Kate Lamble is not a household name like Emily Maitlis or Andrew Marr, other former BBC journalists. Having risen through the ranks of specialist science journalism, Lamble has never presented a primetime show. For the past seven years, Lamble has covered the Grenfell Tower inquiry – listening to hours and hours of often heartbreaking testimony – until last week, two days after the inquiry published its final report, when she announced she had been made redundant and would be leaving the BBC.
Among more than 1,000 comments on her post on X, seen 1.5m times, was one from the survivors’ group Grenfell United. “It saddens us to see this huge error by the BBC, Kate has supported the Grenfell cause from the beginning and made our story more accessible to the public.” Lamble is understood to have decided to be “totally open” about her involuntary departure as she worried these people would think she had chosen to walk away.
The role of the media is far from central to Grenfell, but it is important – the tragedy was in large part about missed warnings and attention not being paid. Among the very many lessons to be learned, it seems that one – the importance of local and specialist journalism – has already been forgotten.
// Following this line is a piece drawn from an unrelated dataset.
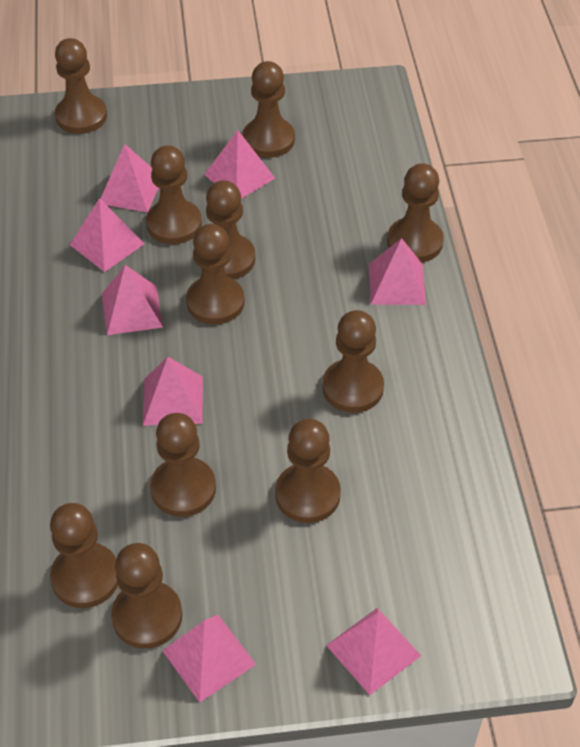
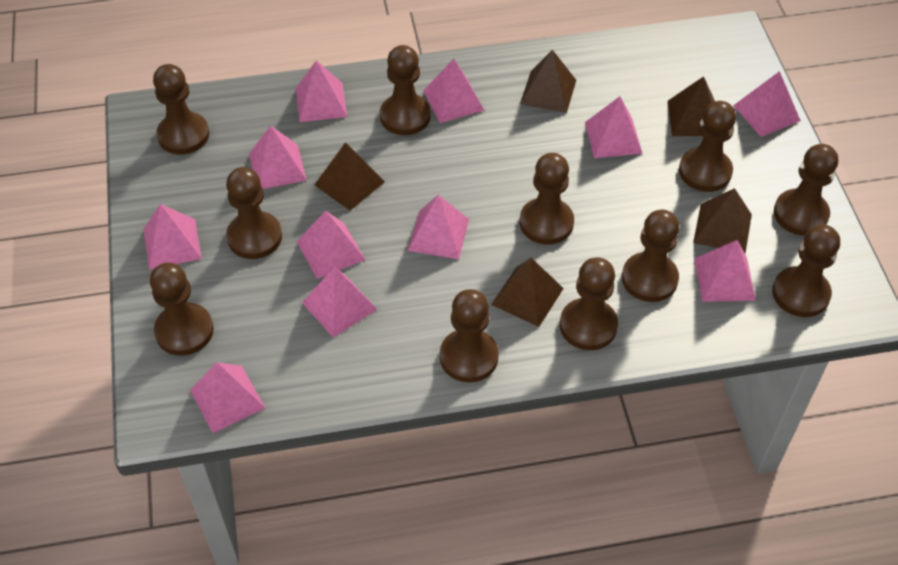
brown pyramid: 0 -> 5
pink pyramid: 8 -> 11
And not just by commercial news outlets chasing ever-diminishing profits, and running from irrelevancy, but by Britain’s public broadcaster.
Lamble is just one of more than 100 journalists to leave the BBC since plans to save a further £500m from the BBC News budget were announced last November. The director-general, Tim Davie – who is being grilled today in parliament over Huw Edwards and the future of the BBC – said in March that the BBC needed to make annual savings of £700m a year following a decline in its income of about 30% between 2010 and 2020. Like the NHS – another complex organisation tasked with providing a universal service – fewer resources has meant “difficult decisions”.
The priority in news has been to try to follow audiences from broadcast TV, down 11% over five years, to digital. In essence, this has meant fewer investigative deep-dives in audio and TV, and more work online from BBC Verify. So more people to explain the line taken by that day’s news bulletins, more talking heads on a sofa – and fewer to spend years gaining the trust of traumatised people and understanding the technical details of cladding and local governance. A joke among her colleagues was that Lamble was the kind of journalist who could wear a T-shirt printed with: “I think you’ll find it’s more complicated than that.”
To be fair to the BBC, these decisions in an industry that is always undergoing change are not easy or straightforward. BBC management argues that TikTok videos on daily news are essential if it is to win over younger viewers, while Newsnight’s viewing figures have gone up since most of the journalists were sacked to make way for a debate show. But at the heart of this is an agenda that sees the news in simple “top-line” terms – often the same perspective as that taken by rivals – is less interested in stories that take time and effort to report.
The BBC has also been forced to make up for the failings of commercial news businesses running local newspapers – £8m a year of its licence fee is now used to fund 150 “local democracy” reporters, covering local politics, who are employed by regional news organisations. At the same time, the BBC has just announced a further 115 editorial and production job cuts in the regions and devolved nations, according to Press Gazette.
Speaking on the day the final Grenfell inquiry report was published, Ed Daffarn, a survivor and founder member of Grenfell United, told the BBC Radio 4 Media Show that the community had been “lucky” when he first started blogging in the hope-filled early days of the internet, because a local reporter for the Kensington & Chelsea Chronicle reported on their complaints about unsafe housing. The title was then closed down by Trinity Mirror in 2014, three years before the devastating fire, and, said Daffarn: “sadly … the focus on kind of very local issues was diluted, and we lost that ability to, even on a very local level, have our voice heard”.
At the start of party conference season, the BBC has highlighted the fact that previous Conservative governments have forced it to shoulder more of the cost of the World Service (which used to be funded by the Foreign Office) alongside the local democracy jobs. The latter comes as Davie announced a net loss of 500 jobs across all public service departments earlier this year, not just in news. The pressures that bear upon the organisation are real. But if management prioritises its commercial future at the expense of its public service present, who among us will remember what is so special and distinctive about the BBC? For all the well-known and well-paid presenters on BBC TV and radio, the heart of the BBC are the legions of lesser-known producers and fixers slogging away on relatively low salaries on stories that they think make a difference. We will miss them when they’ve gone.